Później przez Oborniki pod wiatr do Obrzycka z jednym postojem na punkcie widokowym z widokiem na Wartę.




Po 25 km docieramy do Obrzycka. Tutaj obowiązkowo fotka.


Odbijamy w stronę Ostroroga i w końcu z wiatrem lecimy do domku. W końcu koniec tej rzeźni :)


No i tyle z opowieści.

Dane wyjazdu:
228.41 km 0.00 km teren
09:52 h 23.15 km/h:
Maks. pr.:41.70 km/h
Temperatura:
HR max: (%)
HR avg: (%)
Podjazdy:714 m
Kalorie: kcal
Rower:Delfinka

Sielanka.

Sobota, 7 listopada 2015 · dodano: 07.11.2015 | Komentarze 26

Siedzę w fotelu bujanym, robię na drutach i gmeram nogą Kota :D

Wybrałam się na wycieczkę z Marzenką do Laskowic Pomorskich. Po zarwanej nocce ciężko mi się wstaje o 5 nad ranem, ale zbieram się bez marudzenia. Wyjeżdżamy chwilę po 6 gdy na dworze panuje jeszcze szarość. Cieszymy się, że nie pada, ale po kilku kilometrach niestety łapie nas deszczyk. Pierwszy postój więc i pierwsze przebieranki. W przybierającym na sile deszczu jedziemy jakieś 40 km. Okazuje się, że nie tylko kurtka przeciwdeszczowa puściła ale też i worki w butach nie dały rady, przez co jedzie mi się kiepsko. Obie jesteśmy kompletnie przemoczone więc zatrzymujemy się więc w Biedronce (chyba w Ryczywole). Marzenka robi zakupy – słodycze i po dwie pary suchych skarpetek. Robimy niezłe zamieszanie przy kasach, ale najważniejsze, że po tych przebierankach jest nam ciepło i przede wszystkim sucho. Gdy wychodzimy ze sklepu na szczęście już nie pada. Co jakiś czas łapie nas delikatna mżawka ale tragedii nie ma.

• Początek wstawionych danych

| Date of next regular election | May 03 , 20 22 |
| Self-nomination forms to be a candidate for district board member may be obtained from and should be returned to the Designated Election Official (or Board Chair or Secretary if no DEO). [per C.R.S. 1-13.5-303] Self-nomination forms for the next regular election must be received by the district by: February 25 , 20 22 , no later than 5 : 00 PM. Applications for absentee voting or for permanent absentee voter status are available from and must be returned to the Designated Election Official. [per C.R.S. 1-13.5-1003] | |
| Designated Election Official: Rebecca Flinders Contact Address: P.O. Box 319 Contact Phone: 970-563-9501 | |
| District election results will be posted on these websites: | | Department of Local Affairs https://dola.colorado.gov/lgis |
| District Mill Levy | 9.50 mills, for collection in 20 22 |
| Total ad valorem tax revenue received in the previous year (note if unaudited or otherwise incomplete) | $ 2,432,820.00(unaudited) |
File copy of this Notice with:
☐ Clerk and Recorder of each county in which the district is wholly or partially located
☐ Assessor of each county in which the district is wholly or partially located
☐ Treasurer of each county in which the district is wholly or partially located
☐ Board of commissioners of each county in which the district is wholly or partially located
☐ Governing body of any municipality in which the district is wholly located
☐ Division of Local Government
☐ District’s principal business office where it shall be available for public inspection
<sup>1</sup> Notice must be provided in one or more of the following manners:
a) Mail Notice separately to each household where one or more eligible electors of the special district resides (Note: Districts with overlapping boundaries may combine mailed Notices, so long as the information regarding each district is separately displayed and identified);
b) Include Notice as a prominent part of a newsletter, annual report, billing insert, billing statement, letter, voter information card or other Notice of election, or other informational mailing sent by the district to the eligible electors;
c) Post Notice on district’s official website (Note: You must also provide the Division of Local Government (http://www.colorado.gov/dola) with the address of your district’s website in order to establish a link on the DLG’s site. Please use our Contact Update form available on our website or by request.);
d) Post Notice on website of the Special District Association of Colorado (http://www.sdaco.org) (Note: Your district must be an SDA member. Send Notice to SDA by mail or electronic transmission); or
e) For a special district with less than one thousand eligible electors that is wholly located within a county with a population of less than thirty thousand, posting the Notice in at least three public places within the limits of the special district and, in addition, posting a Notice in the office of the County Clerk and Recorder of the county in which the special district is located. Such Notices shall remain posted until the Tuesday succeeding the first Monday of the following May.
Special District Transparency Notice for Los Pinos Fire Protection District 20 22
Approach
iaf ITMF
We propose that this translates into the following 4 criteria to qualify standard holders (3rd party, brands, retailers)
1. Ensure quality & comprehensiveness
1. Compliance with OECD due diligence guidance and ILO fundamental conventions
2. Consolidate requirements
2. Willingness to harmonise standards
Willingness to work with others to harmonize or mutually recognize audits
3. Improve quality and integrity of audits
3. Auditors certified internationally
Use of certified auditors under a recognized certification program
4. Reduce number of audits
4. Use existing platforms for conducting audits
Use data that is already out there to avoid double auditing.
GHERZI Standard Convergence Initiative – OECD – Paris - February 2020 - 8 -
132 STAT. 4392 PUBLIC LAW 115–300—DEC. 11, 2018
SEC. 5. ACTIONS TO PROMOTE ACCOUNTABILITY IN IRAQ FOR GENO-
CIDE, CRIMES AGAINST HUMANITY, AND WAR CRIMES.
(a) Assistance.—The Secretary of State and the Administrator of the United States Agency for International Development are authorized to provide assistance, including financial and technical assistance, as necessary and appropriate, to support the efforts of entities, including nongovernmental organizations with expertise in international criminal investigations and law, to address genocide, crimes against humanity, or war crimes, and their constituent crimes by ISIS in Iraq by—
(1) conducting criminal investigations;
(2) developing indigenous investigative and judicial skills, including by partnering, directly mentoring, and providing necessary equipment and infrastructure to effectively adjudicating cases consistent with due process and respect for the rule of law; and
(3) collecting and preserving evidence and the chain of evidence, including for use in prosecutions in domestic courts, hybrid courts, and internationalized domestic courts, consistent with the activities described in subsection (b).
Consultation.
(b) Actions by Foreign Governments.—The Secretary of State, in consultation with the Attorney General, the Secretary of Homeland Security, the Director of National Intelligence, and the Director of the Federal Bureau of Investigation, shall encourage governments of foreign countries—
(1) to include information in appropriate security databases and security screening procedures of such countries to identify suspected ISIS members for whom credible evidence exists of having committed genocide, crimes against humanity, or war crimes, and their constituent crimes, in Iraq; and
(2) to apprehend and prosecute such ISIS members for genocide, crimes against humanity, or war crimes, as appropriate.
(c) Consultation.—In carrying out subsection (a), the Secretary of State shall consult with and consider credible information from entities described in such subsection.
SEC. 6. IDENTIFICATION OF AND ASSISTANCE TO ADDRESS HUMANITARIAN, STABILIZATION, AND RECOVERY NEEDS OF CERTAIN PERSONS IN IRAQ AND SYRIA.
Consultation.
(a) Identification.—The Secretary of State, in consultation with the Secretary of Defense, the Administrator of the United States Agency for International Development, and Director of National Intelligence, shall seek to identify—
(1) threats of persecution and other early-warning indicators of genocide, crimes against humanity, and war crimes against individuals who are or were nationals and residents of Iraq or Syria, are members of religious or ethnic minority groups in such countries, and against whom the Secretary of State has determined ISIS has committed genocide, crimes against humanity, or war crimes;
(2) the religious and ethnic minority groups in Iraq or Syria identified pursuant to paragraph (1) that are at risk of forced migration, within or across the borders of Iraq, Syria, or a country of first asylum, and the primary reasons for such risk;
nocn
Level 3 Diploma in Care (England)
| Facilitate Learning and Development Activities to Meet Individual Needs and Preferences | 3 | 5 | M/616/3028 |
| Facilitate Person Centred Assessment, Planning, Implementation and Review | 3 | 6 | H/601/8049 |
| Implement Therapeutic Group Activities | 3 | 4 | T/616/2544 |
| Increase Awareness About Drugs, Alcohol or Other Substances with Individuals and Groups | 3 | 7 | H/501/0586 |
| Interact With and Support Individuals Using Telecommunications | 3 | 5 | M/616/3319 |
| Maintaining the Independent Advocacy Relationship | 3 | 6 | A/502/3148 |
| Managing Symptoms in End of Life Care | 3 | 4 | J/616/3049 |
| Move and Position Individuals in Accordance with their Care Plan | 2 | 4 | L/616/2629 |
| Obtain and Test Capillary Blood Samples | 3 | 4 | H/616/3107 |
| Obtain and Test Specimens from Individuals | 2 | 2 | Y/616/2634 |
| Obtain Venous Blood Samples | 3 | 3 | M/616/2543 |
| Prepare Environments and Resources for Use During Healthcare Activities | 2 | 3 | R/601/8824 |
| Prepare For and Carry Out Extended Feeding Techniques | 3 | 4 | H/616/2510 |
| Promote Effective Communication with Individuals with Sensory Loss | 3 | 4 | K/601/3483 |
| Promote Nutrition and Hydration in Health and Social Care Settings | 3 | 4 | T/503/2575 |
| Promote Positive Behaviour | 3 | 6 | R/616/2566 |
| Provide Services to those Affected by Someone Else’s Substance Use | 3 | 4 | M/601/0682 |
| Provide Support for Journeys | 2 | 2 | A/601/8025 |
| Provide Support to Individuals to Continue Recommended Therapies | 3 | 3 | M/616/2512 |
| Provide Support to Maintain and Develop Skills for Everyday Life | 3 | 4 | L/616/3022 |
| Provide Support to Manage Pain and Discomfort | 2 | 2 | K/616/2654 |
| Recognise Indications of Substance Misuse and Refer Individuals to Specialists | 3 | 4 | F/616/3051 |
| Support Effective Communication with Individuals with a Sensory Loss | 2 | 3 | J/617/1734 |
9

Jedzie się całkiem dobrze. Zatrzymujemy się dopiero w Łobżenicy na Orlenie. To ta sama stacja, na której w maju schroniłyśmy się przed deszczem w trasie do Rzeczenicy. Niestety tym razem kaloryfery nie działają więc nie ma za bardzo jak się ugrzać.


Szybko dopadają nas mgły i zaczyna się ściemniać. Jedziemy w zasadzie bez postojów, zatrzymujemy się jedynie na kilka zdjęć.




Po ciemku docieramy do Laskowic Pomorskich, kupujemy bilety na pociąg i wbijamy do przydworcowej mordowni. Trochę śmierdzi rozlanym piwem i papierochami, strach też dotknąć stolika, żeby się do niego nie przykleić. Marzenka zamawia zapiekankę a ja wdaję się w rozmowy z tubylcami. Raz dwa i jesteśmy w pociągu powrotnym do domku.

Dzięki Marzenka za wspólną wycieczkę :) Jak zawsze warunki były wymagające :D

Zaliczone gminy (9): Więcbork, Sępólno Krajeńskie, Kęsowo, Gostycyn, Tuchola, Cekcyn, Śliwice, Osie, Jeżewo.